I feel a little like ESPN going right to Tebow, Jason Collins, Lebron and Tiger with this topic, but hey, this is what everyone wants to know going into the 2013 season.
So, Iowa quarterback. Where is that going? What have we seen? What do we know? What do we think we know?
I get grief for the numbers from the spring scrimmages. I’m not claiming they mean anything. If I were to gauge it, I would say the Iowa City scrimmage had the points element to it to give QBs something to shoot for. A tangible measure of their effectiveness. And not just for QBs, but for offensive coordinator Greg Davis and head coach Kirk Ferentz.
So, take the numbers for what they’re worth. Some of you have preconceived notions of these guys. Why is Cody Sokol more athletic than Jake Rudock? We’ve seen them twice in scrimmage situations, not live. Sokol showed quicker feet. Rudock saw the field much better. That said, here are the collective numbers for the QBs from the spring scrimmages:
Des Moines – 15 of 20 for 171 yards and three TDs
Iowa City – 18 of 29 for 174 yards
Totals — 33 of 49 for 345 yards, 3 TDs
Des Moines – 4 of 13 for 60 yards
Iowa City – 13 of 18 for 183 TD
Totals — 17 of 33 for 243 yards, TD
Des Moines – 6 of 15 for 44 yards
Iowa City – 10 of 20 for 110 yards and TD
Totals — 16 of 35 for 154 yards, TD
That’s at the very least a snapshot of what we’ve seen. I re-watched the Iowa scrimmage on BTN. Sokol’s 23-yard completion to WR Blake Haluska that set up a TD was a beautiful ball. He put it where the 6-4 Haluska could make a play over 5-10 Jordan Lomax. He also threw a prayer late over the middle that was nearly picked off.
Rudock missed out on a TD pass with WR Kevonte Martin-Manley open on a drag route in the end zone. But he brought the ball down and gave safety John Lowdermilk a second to recover and make the play.

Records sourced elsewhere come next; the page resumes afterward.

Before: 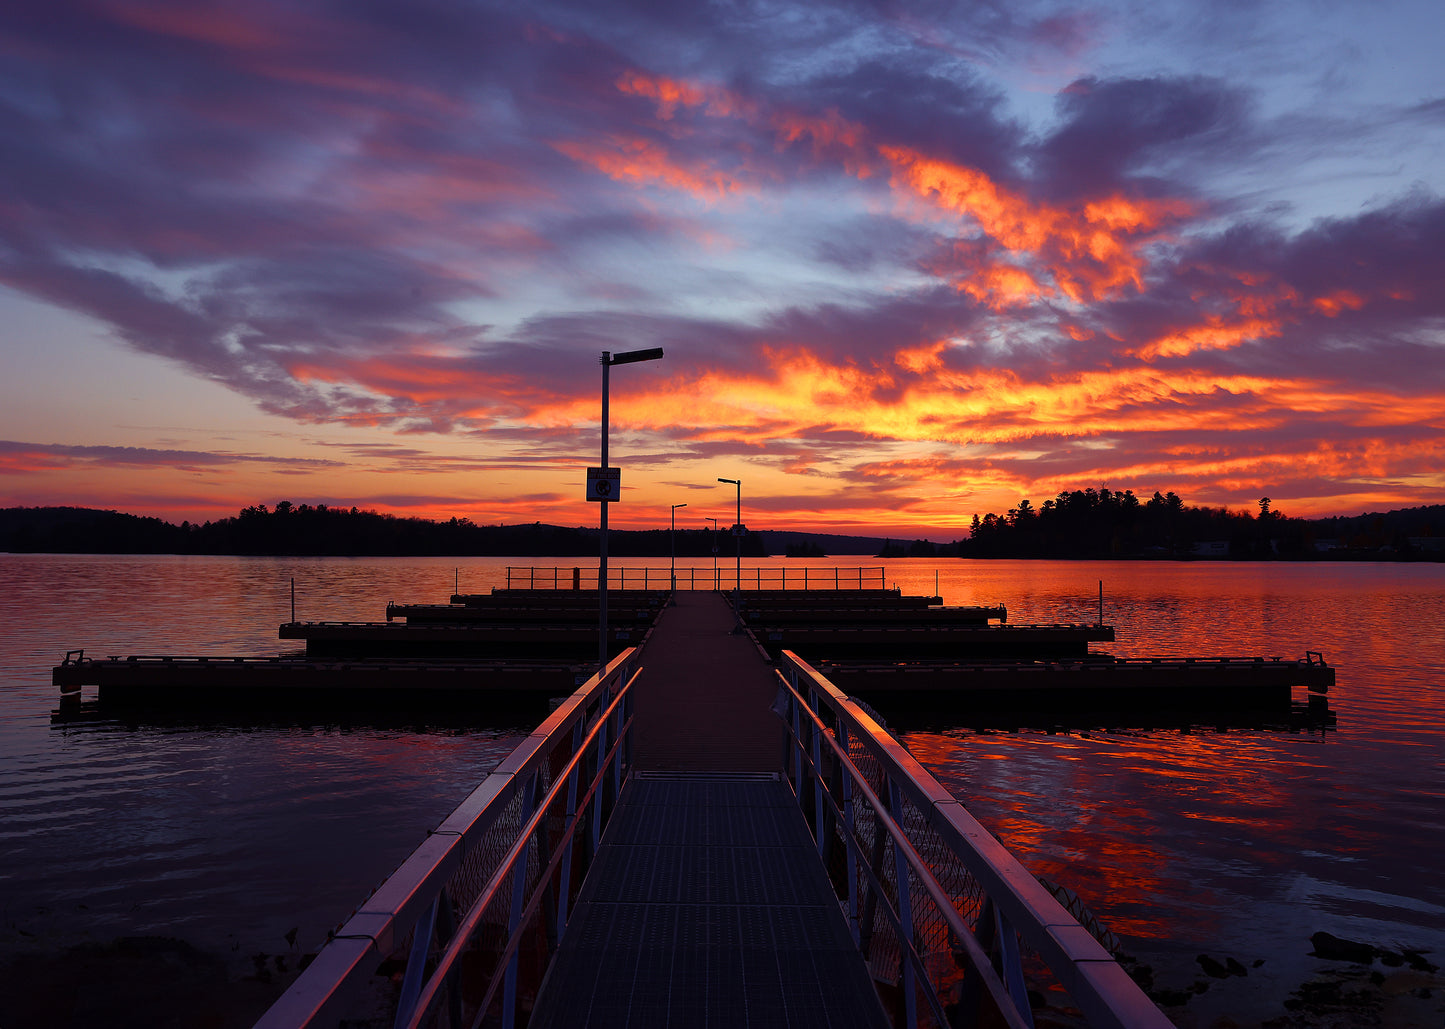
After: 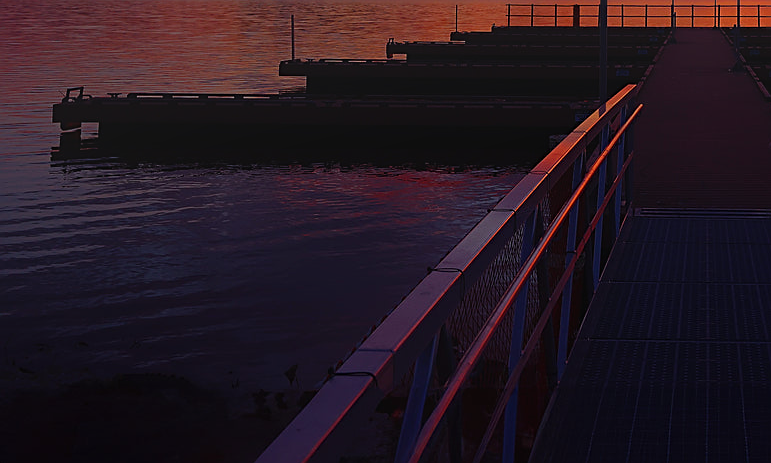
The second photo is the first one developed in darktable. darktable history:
sharpen: on, module defaults
local contrast: detail 69%
crop and rotate: top 54.778%, right 46.61%, bottom 0.159%
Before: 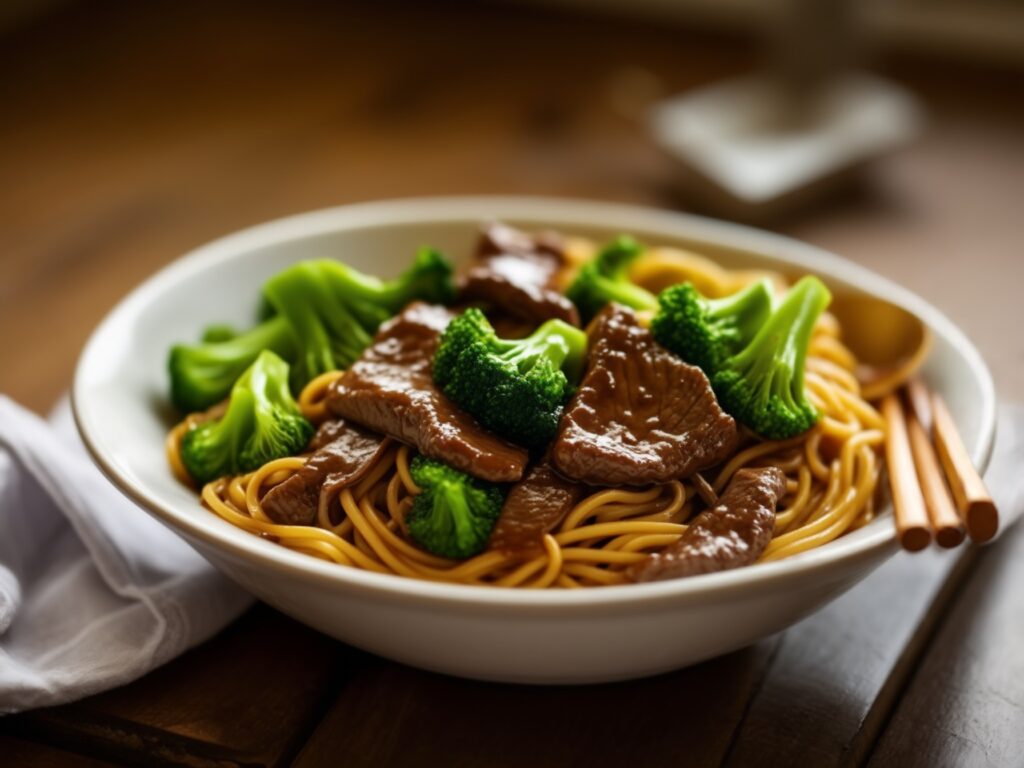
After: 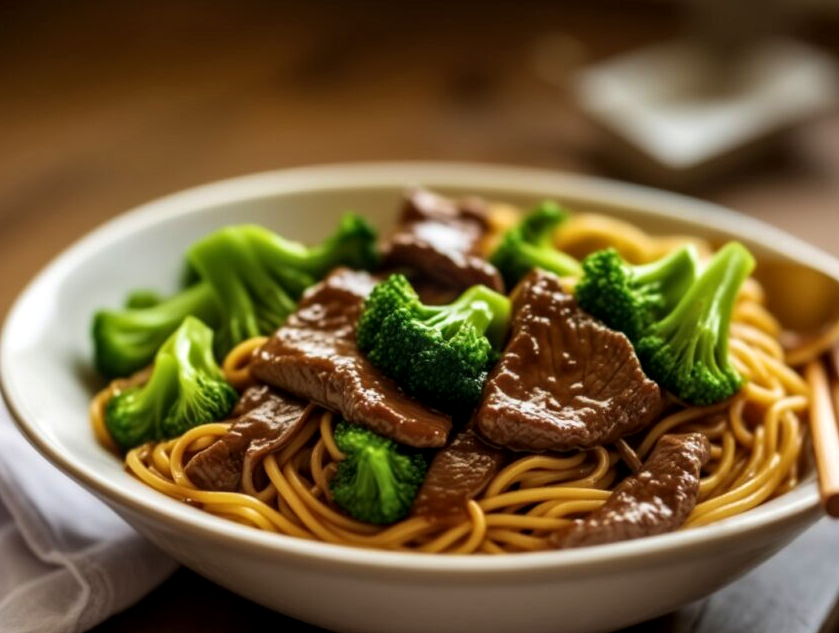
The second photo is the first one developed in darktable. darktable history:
local contrast: on, module defaults
velvia: on, module defaults
crop and rotate: left 7.425%, top 4.449%, right 10.593%, bottom 13.088%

Beathard left a few throws short, but he’s not as far behind as I thought when I watched live.
Smatterings of knowledge: Sokol has a stronger connection to the team and the chemistry is there. Sokol is shaky in making calls at the line. Rudock doesn’t make mistakes.
See you next week (maybe) on “Quarterback Island.”
Big Ten Linking
– Oh my, it’s a long time off. I’ll be 53 and have two kids in their 20s when Michigan and Virginia Tech hook up for a home-and-home in 2020 and 2021.

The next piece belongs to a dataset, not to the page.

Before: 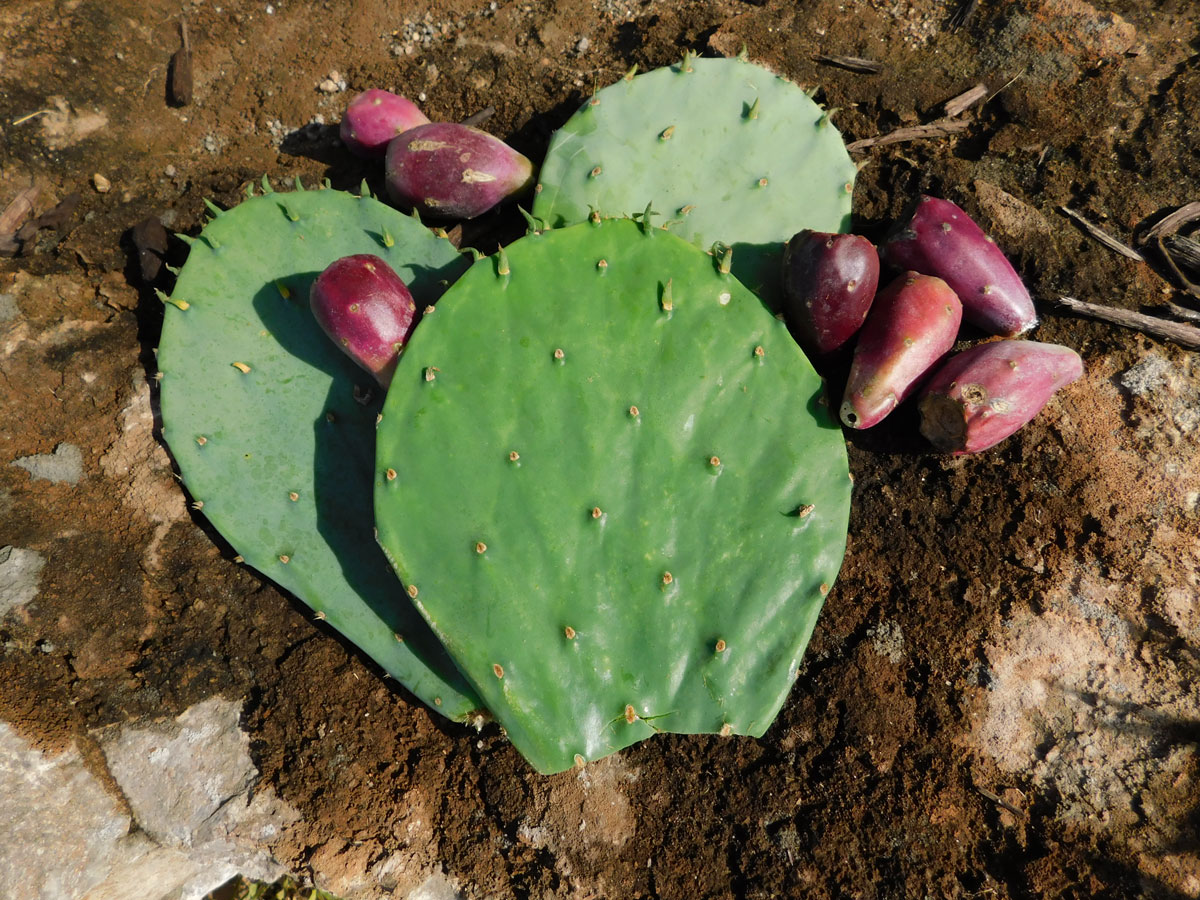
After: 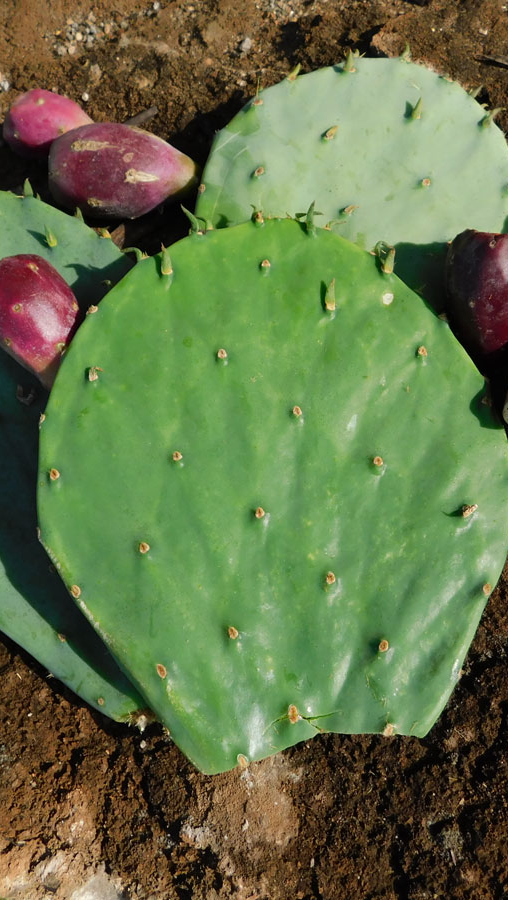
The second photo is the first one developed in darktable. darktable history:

The ante is quickly rising for serious Big Ten teams and non-conference schedules. Wisconsin is still in talks to play LSU in Houston in 2014 (“We haven’t signed contract yet. I don’t know,” UW AD Barry Alvarez said.). The Badgers have already added Alabama. It was announced earlier this week that Minnesota dropped South Dakota State and picked up TCU (there were financial considerations that made this favorable after UM paid $800,000 to get out of a home-and-home with North Carolina).
Iowa athletics director Gary Barta will be on ESPN’s College Football Live today to discuss keeping FCS schools on Iowa’s schedule.
College football is complex. There are a ton of moving parts. But it seems if you really want to get something done, you can get it done.
– I have a son who enjoys video games. I used to, but they’ve just outrun me. The boy plays a lot of that Mine Craft, which is cool with me because it’s a building/imagination game and not crazy violence. He has those games, too, and we do play some NCAA and NHL, which usually ends up with me feeling violent (he wins).
Kids and video games, what are you going to do? Texas Tech coach Kliff Kingsbury embraces it and speaks the language.
In this Y! Sports post, there’s a note posted in the Tech complex that has Kingsbury urging his players to stay active and not sit around and play “COD/2K13/Madden” and that beating 12-year-olds online isn’t physical “even if you claim to ‘wreck shop.’”
Wreck shop, I’m assuming that means some sort of video game domination. I don’t know. It might actually mean wreck shop.
Take it easy on me. I just figured out Vine this week.